(ESTRATTO DEL DOCUMENTO)
_ _ _ _ _

Così le Regioni riempiono le casse dei partiti

Piemonte, per una sigla anche 1,4 milioni. All’Aquila fondi agganciati «ai prezzi per operai e impiegati»

Giuseppe Salvaggiulo

Contributi per decine di milioni di euro, uffici che occupano interi edifici, computer fax e telefoni con bollette pagate, centinaia di segretari, perfino rimborsi per aggiornamento professionale. Ecco a voi il finanziamento pubblico ai gruppi dei Consigli regionali. Un’altra voce del capitolo «costi della politica». A spese del contribuente.
Un sistema molto generoso, che in un anno costa alla Regione Veneto 4,4 milioni di euro e può garantire a un gruppo piemontese fino a 1,4 milioni. Un canale capillare e invisibile: spesso stabilito con oscure delibere dell’ufficio di presidenza, si perde nelle pieghe dei bilanci. Opera in modo automatico e, particolare non indifferente, a stabilirne entità, presupposti e condizioni sono le stesse persone che lo incassano. Cioè i consiglieri, i quali non fanno altro che rivedere e aggiornare le norme (e soprattutto le somme). In trent’anni, hanno sfornato 150 leggi dedicate esclusivamente a questa materia. Più le molteplici norme inserite in leggi a contenuto vario. Il record spetta alla Liguria, che è riuscita a produrre sedici leggi: nel 1990 addirittura due nel giro di un mese, nel 2001 tre in 7 mesi (e di mezzo c’era l’estate).

_ _ _ _ _

(VOCI ESTRATTE)
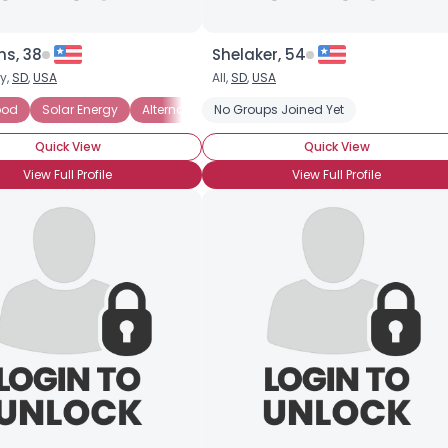
ns, 38
Shelaker, 54
y,
SD
,
USA
All,
SD
,
USA
ood
Solar Energy
Alternative Medicine
No Groups Joined Yet
Environmentally-conscio
Quick View
Quick View
View Full Profile
View Full Profile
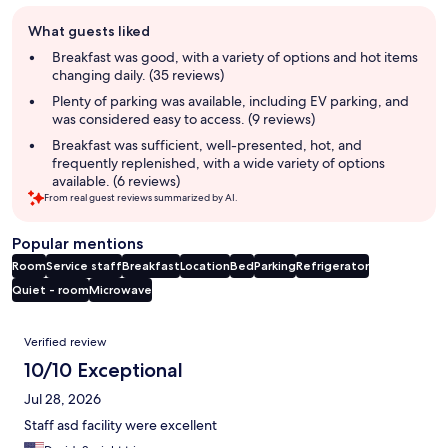
Guest
What guests liked
review
summary
Breakfast was good, with a variety of options and hot items
changing daily. (35 reviews)
Plenty of parking was available, including EV parking, and
was considered easy to access. (9 reviews)
Breakfast was sufficient, well-presented, hot, and
frequently replenished, with a wide variety of options
available. (6 reviews)
From real guest reviews summarized by AI.
Popular mentions
Room
Service staff
Breakfast
Location
Bed
Parking
Refrigerator
Quiet - room
Microwave
Reviews
Verified review
10/10 Exceptional
Jul 28, 2026
Staff asd facility were excellent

_ _ _ _ _

(ESERCIZI DA SVOLGERE)
**A)** Nell'articolo sul finanziamento dei gruppi regionali, trasforma in un elenco puntato il paragrafo che comincia con «Un sistema molto generoso», conservandone i fatti principali.
**B)** Prosegui l'articolo sul finanziamento dei gruppi regionali a partire dalla sua ultima frase.

(RISULTATI ATTESI)
**A)**
- Il sistema costa alla Regione Veneto 4,4 milioni di euro l'anno e può garantire a un gruppo piemontese fino a 1,4 milioni.
- È un canale capillare e invisibile, spesso stabilito con oscure delibere dell'ufficio di presidenza, che si perde nelle pieghe dei bilanci.
- Funziona in modo automatico. Entità, presupposti e condizioni li stabiliscono gli stessi consiglieri che lo incassano, rivedendo e aggiornando norme e somme.
- In trent'anni sono state approvate 150 leggi dedicate esclusivamente a questa materia, più molte norme inserite in leggi a contenuto vario.
- Il record spetta alla Liguria, con sedici leggi: due in un mese nel 1990 e tre in sette mesi nel 2001, estate compresa.

**B)**
Districarsi nell’esito di tale furore legislativo è un’impresa. A ciascun gruppo consiliare ligure è assegnato un contributo mensile di 1.500 euro «per iniziative politiche» più 750 per ogni componente «per attività legate ai lavori del Consiglio». A ciò si aggiunge un’ulteriore somma, ricavata con un’operazione matematica: il 10% del totale dei contributi di cui sopra diviso per il numero dei consiglieri. Il risultato è un’altra mancia di alcune centinaia di euro. Ma non è tutto. Ogni gruppo riceve anche una cifra per il personale, determinata sulla busta paga (lorda, compresi straordinari e buoni pasto) di due dirigenti regionali. Per i gruppi più numerosi, questa voce va moltiplicata per coefficienti variabili, anche superiori a dieci.
Fin qui i denari. Poi ci sono «attrezzature e servizi», forniti in quantità dal Consiglio: uffici, telefono, fax, computer, posta, cancelleria...
Naturalmente la Liguria non è l’eccezione, ma solo la sublimazione della regola. Analoghe regole esistono ovunque: un contributo fisso uguale per tutti, uno flessibile sulla base dell’ampiezza dei gruppi, un altro per ciascun consigliere. Più uffici e personale.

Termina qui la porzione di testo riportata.